In derselben Woche, TDie Nachricht der New York Times dass nach 18 Monaten Krieg die Zahl der Toten und Verwundeten 500.000 beträgt. Dies ist eine Schätzung, da Propagandainteressen an die Erhöhung oder Senkung der Zahlen gebunden sind. Den Quellen zufolge wurden weit über ein Drittel der 500.000 Soldaten der Ukraine getötet oder verletzt. Auf russischer Seite sind die Zahlen sogar noch höher, aber Moskau verfügt über dreimal so viele Truppen.

Auch die Ukraine hat Schwierigkeiten, neue Soldaten zu rekrutieren. Immer mehr ukrainische Männer versuchen, der Wehrpflicht zu entgehen. Es gibt „Korruption im großen Stilin Dutzenden von Rekrutierungsbüros im ganzen Land, die gegen eine Entschädigung Bescheinigungen über die Unfähigkeit zum Militärdienst ausstellen.

Auch das Vorgehen gegen Kriegsdienstverweigerer scheint sich zu verschärfen aktuelle Strafverfolgungen oder Verhaftungen Kriegsdienstverweigerer. Die gleiche Situation in Russland. Moskau ist sogar bereit, hohe Summen zu zahlen für die Rekrutierung im benachbarten Kasachstan und andere ehemalige Sowjetrepubliken. Auch hier nimmt die Repression zu. Nachdem Antikriegsinitiativen zu Beginn der Invasion unterdrückt wurden, erlitten radikale Kriegsbefürworter das gleiche Schicksal, da ihre Kritik an Putin wegen seines ungünstigen Verhaltens an der Front zunahm.

Kriegsmüdigkeit?

Auch auf internationaler Ebene scheint die Erkenntnis zu wachsen, dass die militärische Lage immer verzweifelter wird. Mitte August startete ein enger Mitarbeiter des NATO-Generalsekretärs Stoltenberg einen Versuchsballon vorschlagen dass eine Einigung erzielt werden könnte, wonach die Ukraine im Gegenzug für die Aufgabe von Territorium der NATO beitreten könnte.

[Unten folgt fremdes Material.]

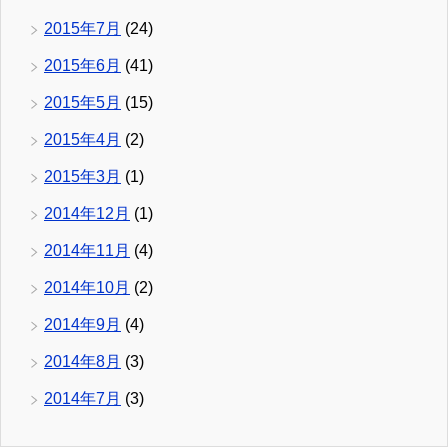
2015年7月
(24)
2015年6月
(41)
2015年5月
(15)
2015年4月
(2)
2015年3月
(1)
2014年12月
(1)
2014年11月
(4)
2014年10月
(2)
2014年9月
(4)
2014年8月
(3)
2014年7月
(3)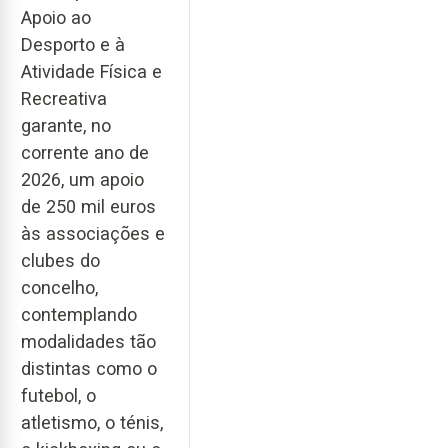
Apoio ao
Desporto e à
Atividade Física e
Recreativa
garante, no
corrente ano de
2026, um apoio
de 250 mil euros
às associações e
clubes do
concelho,
contemplando
modalidades tão
distintas como o
futebol, o
atletismo, o ténis,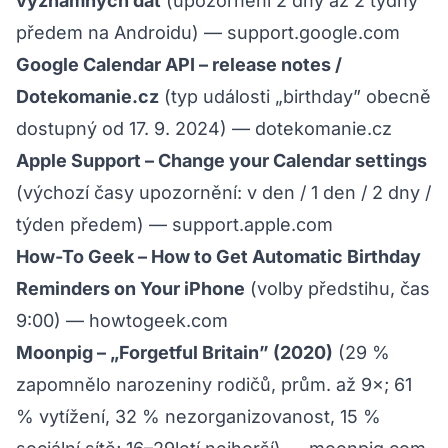
významných dat
(upozornění 2 dny až 2 týdny
předem na Androidu) —
support.google.com
Google Calendar API – release notes /
Dotekomanie.cz
(typ události „birthday” obecně
dostupný od 17. 9. 2024) —
dotekomanie.cz
Apple Support – Change your Calendar settings
(výchozí časy upozornění: v den / 1 den / 2 dny /
týden předem) —
support.apple.com
How-To Geek – How to Get Automatic Birthday
Reminders on Your iPhone
(volby předstihu, čas
9:00) —
howtogeek.com
Moonpig – „Forgetful Britain” (2020)
(29 %
zapomnělo narozeniny rodičů, prům. až 9×; 61
% vytížení, 32 % nezorganizovanost, 15 %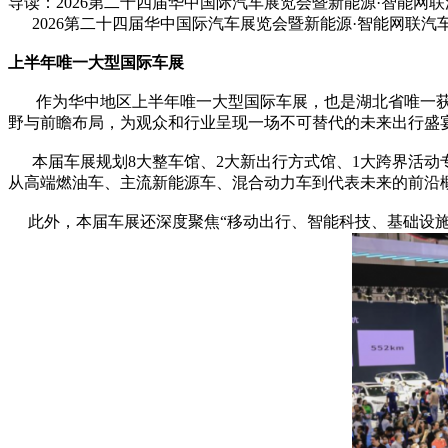
导读：2026第二十四届华中国际汽车展览会暨新能源·智能网联
2026第二十四届华中国际汽车展览会暨新能源·智能网联汽车
上半年唯一大型国际车展
作为华中地区上半年唯一大型国际车展，也是湖北省唯一获得全
野与前瞻布局，为观众和行业呈现一场不可替代的未来出行盛
本届车展规划8大整车馆、2大新出行方式馆、1大跨界活动专
从高端燃油车、主流新能源车、混合动力车到代表未来的前沿概
此外，本届车展还深度聚焦“移动出行、智能科技、基础设施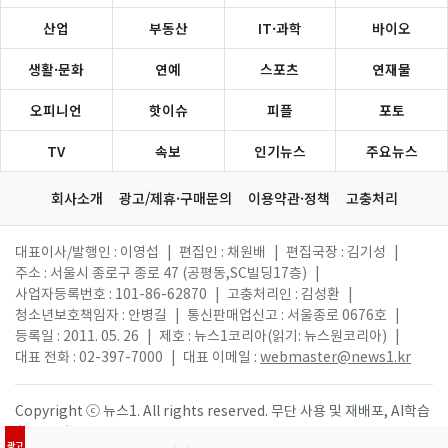
산업
부동산
IT·과학
바이오
생활·문화
연예
스포츠
연재물
오피니언
핫이슈
피플
포토
TV
속보
인기뉴스
주요뉴스
회사소개
광고/제휴·구매문의
이용약관·정책
고충처리
대표이사/발행인 : 이영섭
|
편집인 : 채원배
|
편집국장 : 김기성
|
주소 : 서울시 종로구 종로 47 (공평동,SC빌딩17층)
|
사업자등록번호 : 101-86-62870
|
고충처리인 : 김성환
|
청소년보호책임자 : 안병길
|
통신판매업신고 : 서울종로 0676호
|
등록일 : 2011. 05. 26
|
제호 : 뉴스1코리아(읽기: 뉴스원코리아)
|
대표 전화 : 02-397-7000
|
대표 이메일 :
webmaster@news1.kr
Copyright ⓒ 뉴스1. All rights reserved. 무단 사용 및 재배포, AI학습
활용 금지.
광고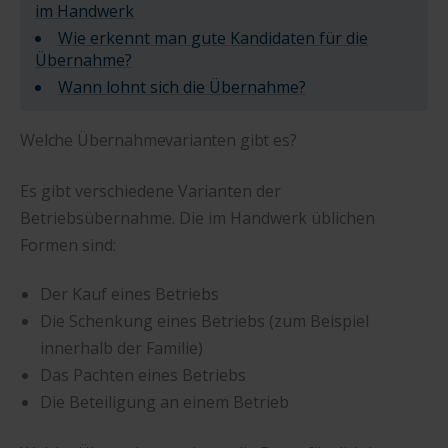
im Handwerk
Wie erkennt man gute Kandidaten für die
Übernahme?
Wann lohnt sich die Übernahme?
Welche Übernahmevarianten gibt es?
Es gibt verschiedene Varianten der
Betriebsübernahme. Die im Handwerk üblichen
Formen sind:
Der Kauf eines Betriebs
Die Schenkung eines Betriebs (zum Beispiel
innerhalb der Familie)
Das Pachten eines Betriebs
Die Beteiligung an einem Betrieb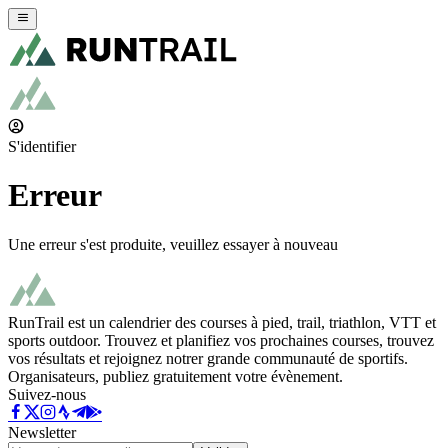
S'identifier
Erreur
Une erreur s'est produite, veuillez essayer à nouveau
RunTrail est un calendrier des courses à pied, trail, triathlon, VTT et
sports outdoor. Trouvez et planifiez vos prochaines courses, trouvez
vos résultats et rejoignez notrer grande communauté de sportifs.
Organisateurs, publiez gratuitement votre évènement.
Suivez-nous
Newsletter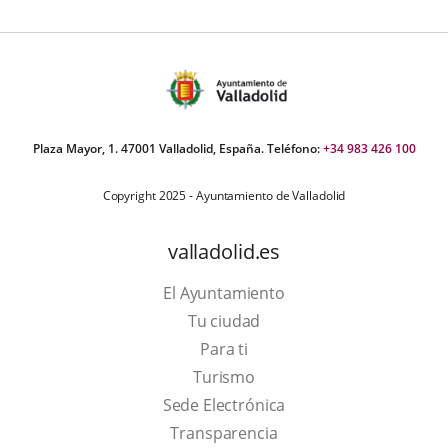
Plaza Mayor, 1. 47001 Valladolid, España. Teléfono:
+34 983 426 100
Copyright 2025 - Ayuntamiento de Valladolid
valladolid.es
El Ayuntamiento
Tu ciudad
Para ti
This
Turismo
link
Link
Sede Electrónica
will
to
Transparencia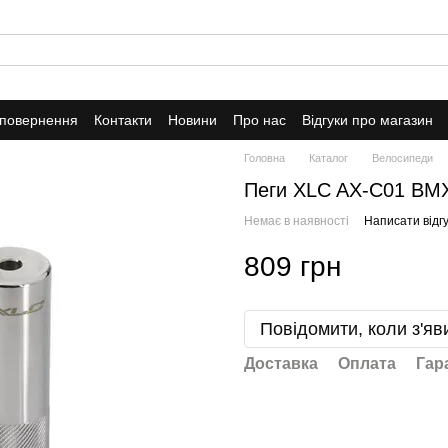
 повернення
Контакти
Новини
Про нас
Відгуки про магазин
Головна
Каталог
Велосипеди
Пеги XLC AX-C01 ВМ
Немає в наявності
Написати відгу
809 грн
Повідомити, коли з'яв
Доставка
Оплата
Гар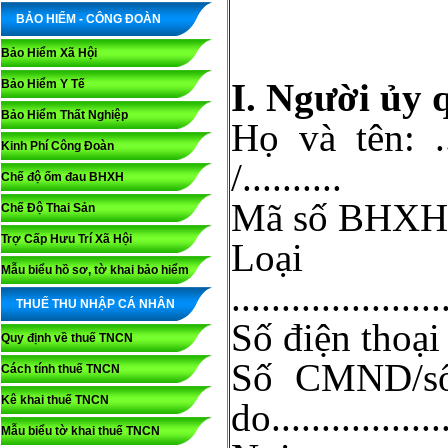
BẢO HIỂM - CÔNG ĐOÀN
Bảo Hiểm Xã Hội
I. Người ủy 
Bảo Hiểm Y Tế
Bảo Hiểm Thất Nghiệp
Họ và tên: ......
Kinh Phí Công Đoàn
/..........
Chế độ ốm đau BHXH
Mã số BHXH:......
Chế Độ Thai Sản
Trợ Cấp Hưu Trí Xã Hội
Loại
Mẫu biểu hồ sơ, tờ khai bảo hiểm
.....................
THUẾ THU NHẬP CÁ NHÂN
Số điện thoại liên
Quy định về thuế TNCN
Số CMND/số c
Cách tính thuế TNCN
Kê khai thuế TNCN
do................
Mẫu biểu tờ khai thuế TNCN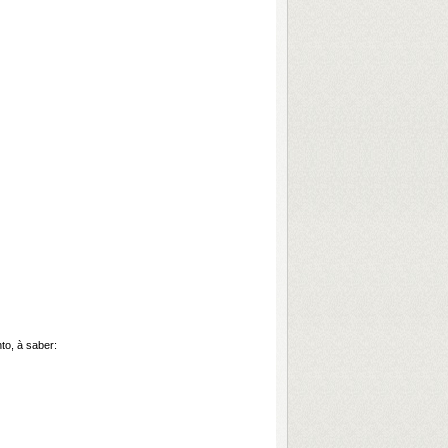
to, à saber: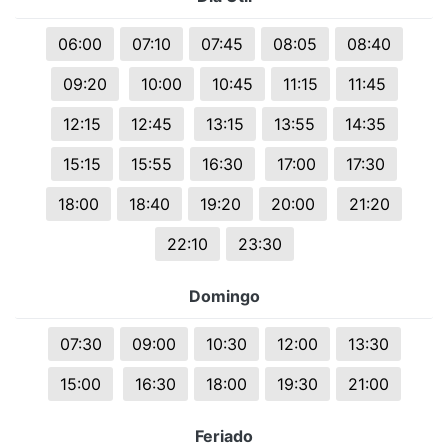
06:00
07:10
07:45
08:05
08:40
09:20
10:00
10:45
11:15
11:45
12:15
12:45
13:15
13:55
14:35
15:15
15:55
16:30
17:00
17:30
18:00
18:40
19:20
20:00
21:20
22:10
23:30
Domingo
07:30
09:00
10:30
12:00
13:30
15:00
16:30
18:00
19:30
21:00
Feriado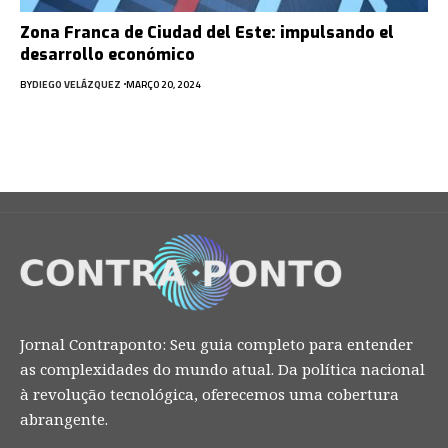
Zona Franca de Ciudad del Este: impulsando el
desarrollo económico
BY
DIEGO VELÁZQUEZ
MARÇO 20, 2024
Jornal Contraponto: Seu guia completo para entender
as complexidades do mundo atual. Da política nacional
à revolução tecnológica, oferecemos uma cobertura
abrangente.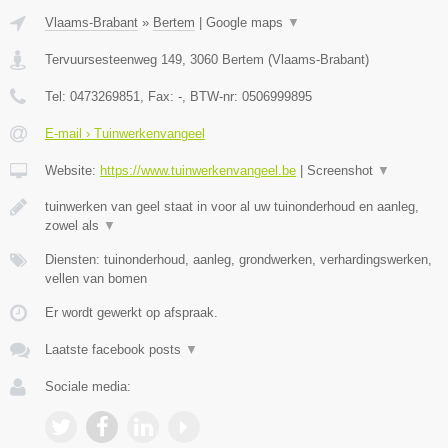
Vlaams-Brabant
»
Bertem
|
Google maps
▼
Tervuursesteenweg 149
,
3060
Bertem
(
Vlaams-Brabant
)
Tel:
0473269851
, Fax:
-
, BTW-nr:
0506999895
E-mail › Tuinwerkenvangeel
Website:
https://www.tuinwerkenvangeel.be
|
Screenshot
▼
tuinwerken van geel staat in voor al uw tuinonderhoud en aanleg,
zowel als
▼
Diensten: tuinonderhoud, aanleg, grondwerken, verhardingswerken,
vellen van bomen
Er wordt gewerkt op afspraak.
Laatste facebook posts
▼
Sociale media: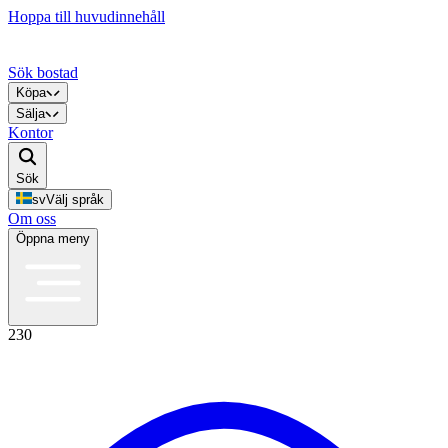
Hoppa till huvudinnehåll
Sök bostad
Köpa
Sälja
Kontor
Sök
sv
Välj språk
Om oss
Öppna meny
230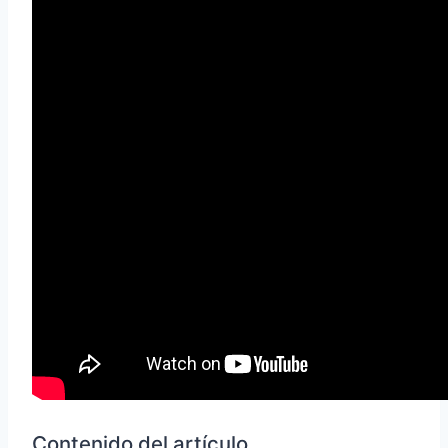
Contenido del artículo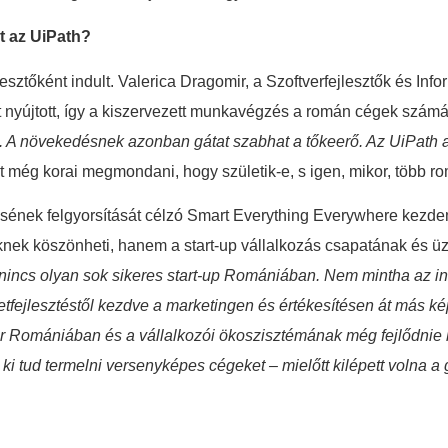
nt az UiPath?
esztőként indult. Valerica Dragomir, a Szoftverfejlesztők és In
at nyújtott, így a kiszervezett munkavégzés a román cégek számá
a. A növekedésnek azonban gátat szabhat a tőkeerő. Az UiPath 
 még korai megmondani, hogy születik-e, s igen, mikor, több ro
ésének felgyorsítását célzó Smart Everything Everywhere kezde
leknek köszönheti, hanem a start-up vállalkozás csapatának és ü
incs olyan sok sikeres start-up Romániában. Nem mintha az in
etfejlesztéstől kezdve a marketingen és értékesítésen át más kép
omániában és a vállalkozói ökoszisztémának még fejlődnie kell.
ki tud termelni versenyképes cégeket – mielőtt kilépett volna a 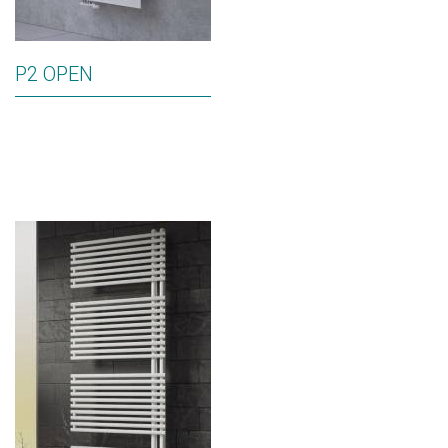
P2 OPEN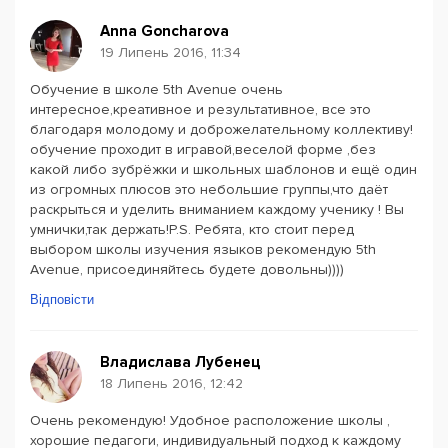
Anna Goncharova
19 Липень 2016, 11:34
Обучение в школе 5th Avenue очень
интересное,креативное и результативное, все это
благодаря молодому и доброжелательному коллективу!
обучение проходит в игравой,веселой форме ,без
какой либо зубрёжки и школьных шаблонов и ещё один
из огромных плюсов это небольшие группы,что даёт
раскрыться и уделить вниманием каждому ученику ! Вы
умнички,так держать!P.S. Ребята, кто стоит перед
выбором школы изучения языков рекомендую 5th
Avenue, присоединяйтесь будете довольны))))
Відповісти
Владислава Лубенец
18 Липень 2016, 12:42
Очень рекомендую! Удобное расположение школы ,
хорошие педагоги, индивидуальный подход к каждому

Aufgrund heftiger Reaktionen aus ukrainischen Regierungskreisen zog er seine Äußerungen sofort zurück, doch sie zeugen davon, dass der Glaube an eine vollständige Befreiung der Ukraine mit militärischen Mitteln schwindet. Moskau sagte in seiner Antwort auch, dass es unter keinen Umständen einen Beitritt der Ukraine zur NATO wünsche, eine Position, die seit 2008 unverändert geblieben ist und ein wesentlicher Faktor für Russlands Beweggründe für den Beitritt zur Ukraine ist.

Im westlichen Lager dominieren vorerst weiterhin Forderungen nach einer Fortsetzung des Krieges. Dem enormen menschlichen und materiellen Tribut, der dafür zu zahlen ist, wird kaum Beachtung geschenkt. Dabei spielt es keine Rolle, in welche Richtung Sie es drehen oder wenden. Nur durch die Trennung der militärischen Strategie und der Waffenlieferungen von der diplomatischen Strategie kann der Krieg diesen blutigen Verlauf fortsetzen.

Nur wenige sind bereit, sich auf eine politische oder gesellschaftliche Debatte darüber einzulassen, was passieren soll, wenn der Stillstand an der Front und damit das Blutvergießen anhält oder die Situation zu eskalieren droht. Die westliche politische Welt scheint die Illusion eines militärischen Sieges zu hegen, vorzugsweise verbunden mit der völligen Niederlage oder sogar dem Untergang Russlands, was auch immer die gefährlichen oder unerwünschten Folgen sein mögen.

Die Vereinigten Staaten bereiten sich auf das nächste Wahljahr vor. Die militärische Unterstützung der Ukraine wird zweifellos ein wichtiges Thema im Präsidentschaftswahlkampf sein. Der amtierende Präsident Biden wird viele Argumente finden müssen, um die für die Ukraine vorgesehenen Kriegsmilliarden zu rechtfertigen. Sie sind jetzt auf 43 Milliarden US-Dollar erhöht.

Laut einer Meinungsumfrage, die Anfang dieses Monats durchgeführt wurde neben der Mehrheit der amerikanischen Bevölkerung für zusätzliche Militärhilfe für die Ukraine. Das war vor ein paar Monaten noch anders. In Europa befürworten laut einer Umfrage zu Beginn der ukrainischen Gegenoffensive knapp zwei Drittel der Bevölkerung eine militärische Unterstützung der Ukraine. Es gibt jedoch große Unterschiede zwischen den Ländern.

In Bulgarien, Zypern und der Slowakei ist nur ein Drittel der Bevölkerung mit den europäischen Kriegsanstrengungen einverstanden. Sollten keine Ergebnisse erzielt werden, besteht die reale Chance, dass auch in Europa die Unterstützung für Waffenlieferungen zurückgeht und die Debatte über Verhandlungslösungen wieder in den Vordergrund rückt.